New Tool Promises To Passively ldentify BitTorrent Files

QuietR10t writes "A new technique has been developed for detecting and tracking illegal content transferred using the BitTorrent file-trading protocol. According to its creators, the approach can monitor networks without interrupting the flow of data and provides investigators with hard evidence of illicit file transfers. 'Our system differs in that it is completely passive, meaning that it does not change any information entering or leaving a network,' says Schrader." I wonder if it can specifically identify legal content, too.

Evil Bit

[Lord+Byron+II]

For the record, I have a rule in my iptables that specifically turns off the "evil bit" in any of outgoing packets. Thank God for Linux! =)

Re:Evil Bit

[VValdo]

wut

It's all detailed in RFC3514.

W

Re:Evil Bit

[pitterpatter]

Moderators, this is a textbook example of a "funny" post. On that basis, I think it deserves a 4 or 5. But it isn't otherwise that interesting, IMHO.

Re:Evil Bit

[DiegoBravo]

> Slashdot does not reward karma for "funny" mods

Yes, and this is one of the silliest things in /. The most informed and insightful teachers I had at school and university were also funny most of the time when delivering lectures, and of course this applies for comments too.

Re:Not yet

[blueg3]

He probably read page 2 of the article,.

Re:Encryption?

[genner]

TFA confirms it, near the end of the second page. It also only currently works at 100 megabits/second.

So my oc4 line is safe!

So...

[Adrian+Lopez]

So... they invented packet sniffing?

Fantastic!

I can hardly wait for this software to hit Demoniod!

Re:Not yet

[Rary]

He probably read page 2 of the article,.

Ouch! Wow, do I feel like a retread.

Oh well. Allow me to turn this around and make it the website's fault instead of mine: who the hell decided that such a short article needed to be split into two pages? This isn't a print medium. Have they never heard of the scrollbar?

I'll go away now.

Re:Not yet

[Rary]

who the hell decided that such a short article needed to be split into two pages?

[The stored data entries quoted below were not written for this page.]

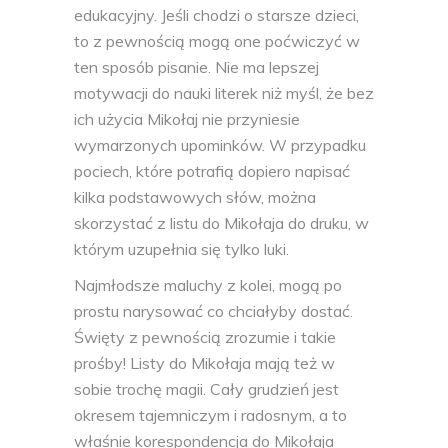
edukacyjny. Jeśli chodzi o starsze dzieci,
to z pewnością mogą one poćwiczyć w
ten sposób pisanie. Nie ma lepszej
motywacji do nauki literek niż myśl, że bez
ich użycia Mikołaj nie przyniesie
wymarzonych upominków. W przypadku
pociech, które potrafią dopiero napisać
kilka podstawowych słów, można
skorzystać z listu do Mikołaja do druku, w
którym uzupełnia się tylko luki.
Najmłodsze maluchy z kolei, mogą po
prostu narysować co chciałyby dostać.
Święty z pewnością zrozumie i takie
prośby! Listy do Mikołaja mają też w
sobie trochę magii. Cały grudzień jest
okresem tajemniczym i radosnym, a to
właśnie korespondencja do Mikołaja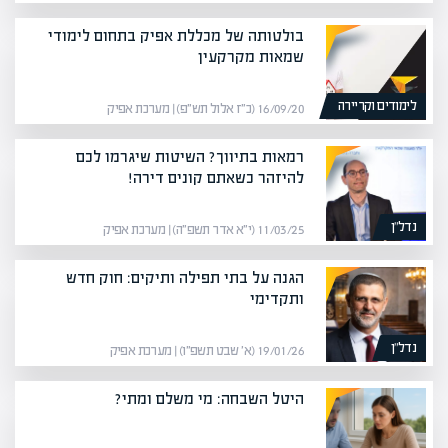
בולטותה של מכללת אפיק בתחום לימודי
שמאות מקרקעין
לימודים וקריירה
16/09/20 (כ״ז אלול תש״פ) | מערכת אפיק
רמאות בתיווך? השיטות שיגרמו לכם
להיזהר כשאתם קונים דירה!
נדל”ן
11/03/25 (י״א אדר תשפ״ה) | מערכת אפיק
הגנה על בתי תפילה ותיקים: חוק חדש
ותקדימי
נדל”ן
19/01/26 (א׳ שבט תשפ״ו) | מערכת אפיק
היטל השבחה: מי משלם ומתי?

The guy who wants to get a lot of ad revenue by making you see more ads.

Someone should point out to that guy that he put the same ads on both pages.

Re:Encryption?

[Joce640k]

It knows every "illegal" hash on the Intertubes?

If it does that's more newsworthy than the gadget itself.

Re:Carrier Status?

[Jurily]

Usenet probably counts as a cache under section 512(b) of the DMCA; as long as ISPs process takedown notices correctly they have no liability.

alt.binaries.takedownnotices?

Re:Encryption?

[noidentity]

this has some key things to overcome before it can be used:

* Has not been tested for false positives (explicitly stated by a researcher in the article).

Here's my implementation. It also hasn't been tested for false-positives, but I'm hopeful:

bool is_illicit_content( /* may need parameters in the future */ ) { return true; }

Re:Encryption?

[cbiltcliffe]

Depends how it works.

I'm betting something like this:

$data = read_data_stream($eth)
if (get_protocol($data) == "bittorrent")
      {
      $illegal_content = 1;
} else
      {
      $illegal_content = 0;
}

In which case, encrypted or not, you're still guilty.

Re:Encryption?

[cbiltcliffe]

Sure it is. But when it seems to slow down to 100Mb, shortly, it's just network maintenance. Honest.